In [4]:
# load requirements
import pandas as pd
import xml.etree.ElementTree as ET

In [5]:
# Parse the XML file
tree = ET.parse('../data/raw_data/MDB_STAMMDATEN.XML')
root = tree.getroot()

In [8]:
# dictionary comprehension to find the encoding of the latest election period
all_phases = {
    int(wp.findtext('WP'))
    for mdb in root.findall('MDB')
    for wp in mdb.findall('.//WAHLPERIODE')
    if wp.find('WP') is not None
}
latest_wp = max(all_phases)

In [19]:
# create the df by looping over all members

# create empty list to store the data
data = []

# now loop over all members and store relevant information
for mdb in root.findall("MDB"):

    # extract general information about the mp
    mdb_id = mdb.findtext("ID")
    name_element = mdb.find(".//NAME")
    first_name = name_element.findtext("VORNAME")
    surname = name_element.findtext("NACHNAME")
    acad_title = name_element.findtext("AKAD_TITEL")

■ **Dataset excerpts**

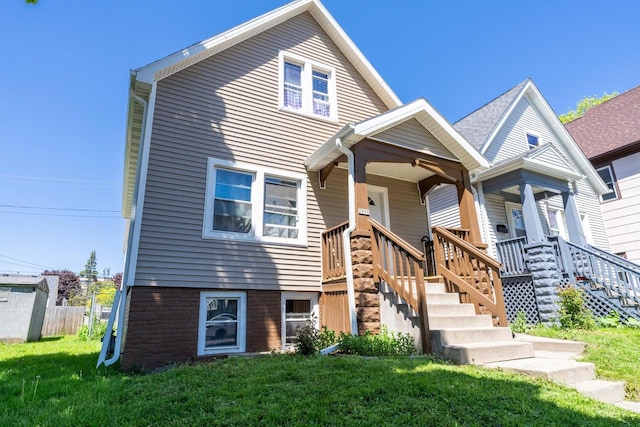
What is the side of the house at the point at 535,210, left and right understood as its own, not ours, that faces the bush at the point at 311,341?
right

* * *

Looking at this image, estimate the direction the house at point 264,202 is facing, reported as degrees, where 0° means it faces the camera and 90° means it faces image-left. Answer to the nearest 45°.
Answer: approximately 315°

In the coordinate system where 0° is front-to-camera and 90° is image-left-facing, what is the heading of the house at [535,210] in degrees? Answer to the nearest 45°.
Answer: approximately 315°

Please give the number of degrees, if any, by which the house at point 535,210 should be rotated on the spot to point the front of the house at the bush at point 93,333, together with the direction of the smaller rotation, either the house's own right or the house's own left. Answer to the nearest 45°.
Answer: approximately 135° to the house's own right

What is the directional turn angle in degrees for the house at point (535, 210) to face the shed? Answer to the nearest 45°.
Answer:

--

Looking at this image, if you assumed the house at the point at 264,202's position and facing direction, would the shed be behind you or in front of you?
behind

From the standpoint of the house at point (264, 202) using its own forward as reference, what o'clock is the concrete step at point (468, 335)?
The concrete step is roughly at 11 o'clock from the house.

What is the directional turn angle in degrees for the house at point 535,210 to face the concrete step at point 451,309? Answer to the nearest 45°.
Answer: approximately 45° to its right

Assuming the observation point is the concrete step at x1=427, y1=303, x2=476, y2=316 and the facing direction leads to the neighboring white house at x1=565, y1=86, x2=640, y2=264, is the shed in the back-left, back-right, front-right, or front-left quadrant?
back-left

■ **Tasks to complete**
**1)** Duplicate the XML-parsing code from "root = tree.getroot()" up to and including "mdb in root.findall('MDB')".
**2)** Write the next part of the XML-parsing code, picking up after its last line.

■ **Responses to the tasks**
**1)**
root = tree.getroot()

In [8]:
# dictionary comprehension to find the encoding of the latest election period
all_phases = {
    int(wp.findtext('WP'))
    for mdb in root.findall('MDB')

**2)**
    full_name = f"{acad_title} {first_name} {surname}".strip()
    bio_element = mdb.find("BIOGRAFISCHE_ANGABEN")
    birthdate = bio_element.findtext("GEBURTSDATUM")
    gender = bio_element.findtext("GESCHLECHT")
    party = bio_element.findtext("PARTEI_KURZ")
    profession = bio_element.findtext("BERUF")

    # check for participation in latest election period and append data if fits
    for wp in mdb.findall(".//WAHLPERIODE"):
        if int(wp.findtext("WP")) == latest_wp:
            # extract information about the specific election
            district_number = wp.findtext("WKR_NUMMER")
            district_name = wp.findtext("WKR_NAME")
            mandate = wp.findtext("MANDATSART")
            data.append({
                "id": mdb_id,
                "full_name": full_name,
                "birthdate": birthdate,
                "gender": gender,
                "party": party,
                "profession": profession,
                "district_number": district_number,
                "district_name": district_name,
                "mandate": mandate
            })

# convert this to a df and show the first rows
mps_df = pd.DataFrame(data).sort_values(by=["party", "full_name"])
mps_df.head()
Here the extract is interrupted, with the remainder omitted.